7. __Perform__ the following __SQL Join Queries__ and __store__ the results in DataFrames:

__Join "Movies" and "Votes"__ (all columns).

__Join "Movies" and "Votes" (only the columns "id", "title", "vote_average").__

__Join "Movies" and "Votes" (only the columns "id", "title", "vote_average") and return only those movies with vote_average > 8.__

__Join "Movies" and "Votes" (only the columns "id", "title", "vote_average") and return only those movies with vote_average > 8 and in ascending budget order__.

## Final Case Study

8. __Perform__ the following advanced __SQL Queries__ and __store__ the results in DataFrames:

__Get the Total Revenue (sum) for each Production Company.__

__Get all Production Companies for the movie "Titanic".__

__Get the Total Revenue (sum) for each Genre.__

__Get all Genres for the movie "Frozen II".__

# +++++++++ See some Hints below +++++++++++++

# ++++++++++++++++ Hints++++++++++++++++++++

__Hints for 1.__<br>
You can do this with sq3.connect("database_name.db")

__Hints for 2.__ <br>
You have to use pd.json_normalize(data = ..., record_path = ..., meta = ..., record_prefix = ... ) for Datasets #3 and #4 

__Hints for 3.__<br>
You can do this with: 

In [14]:
con = sq3.connect("movies.db")
df.to_sql("Table Name", con, index = False)

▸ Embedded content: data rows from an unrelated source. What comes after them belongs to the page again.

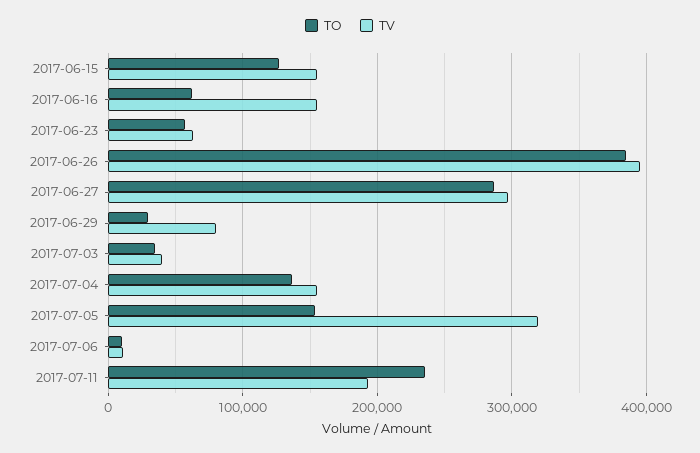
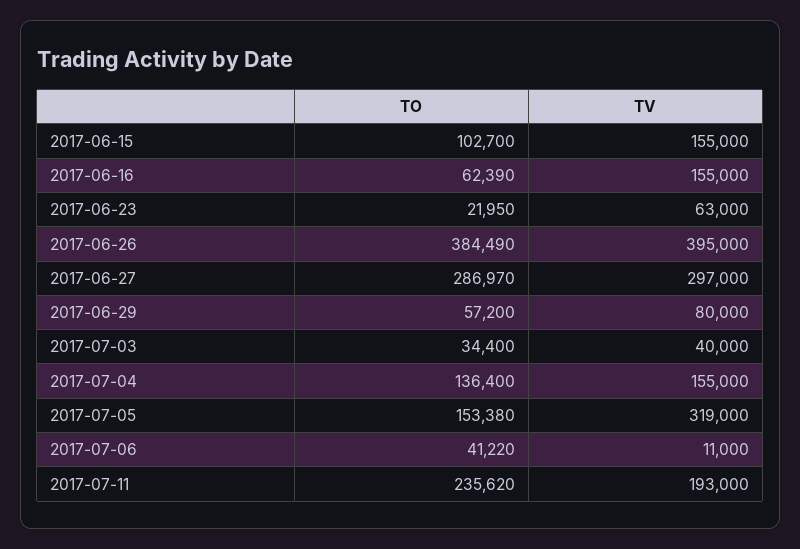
  {
    "TO": {
-     "2017-06-15": 130000,
+     "2017-06-15": 102700,
      "2017-06-16": 62390,
-     "2017-06-23": 60000,
+     "2017-06-23": 21950,
      "2017-06-26": 384490,
      "2017-06-27": 286970,
-     "2017-06-29": 30000,
+     "2017-06-29": 57200,
      "2017-07-03": 34400,
      "2017-07-04": 136400,
      "2017-07-05": 153380,
-     "2017-07-06": 10000,
+     "2017-07-06": 41220,
      "2017-07-11": 235620
    },
    "TV": {
      "2017-06-15": 155000,
      "2017-06-16": 155000,
      "2017-06-23": 63000,
      "2017-06-26": 395000,
      "2017-06-27": 297000,
      "2017-06-29": 80000,
      "2017-07-03": 40000,
      "2017-07-04": 155000,
      "2017-07-05": 319000,
      "2017-07-06": 11000,
      "2017-07-11": 193000
    }
  }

InterfaceError: Error binding parameter 3 - probably unsupported type.

__Hints for 4.__<br>
You can do this with:

In [None]:
con = sq3.connect("movies.db")
pd.read_sql("SELECT * FROM Table Name", con, index_col = ...)

__Hints for 5., 6., 7., 8.__<br>
You can do this with:

In [None]:
con = sq3.connect("movies.db")
df = pd.read_sql("insert the sql query here", con)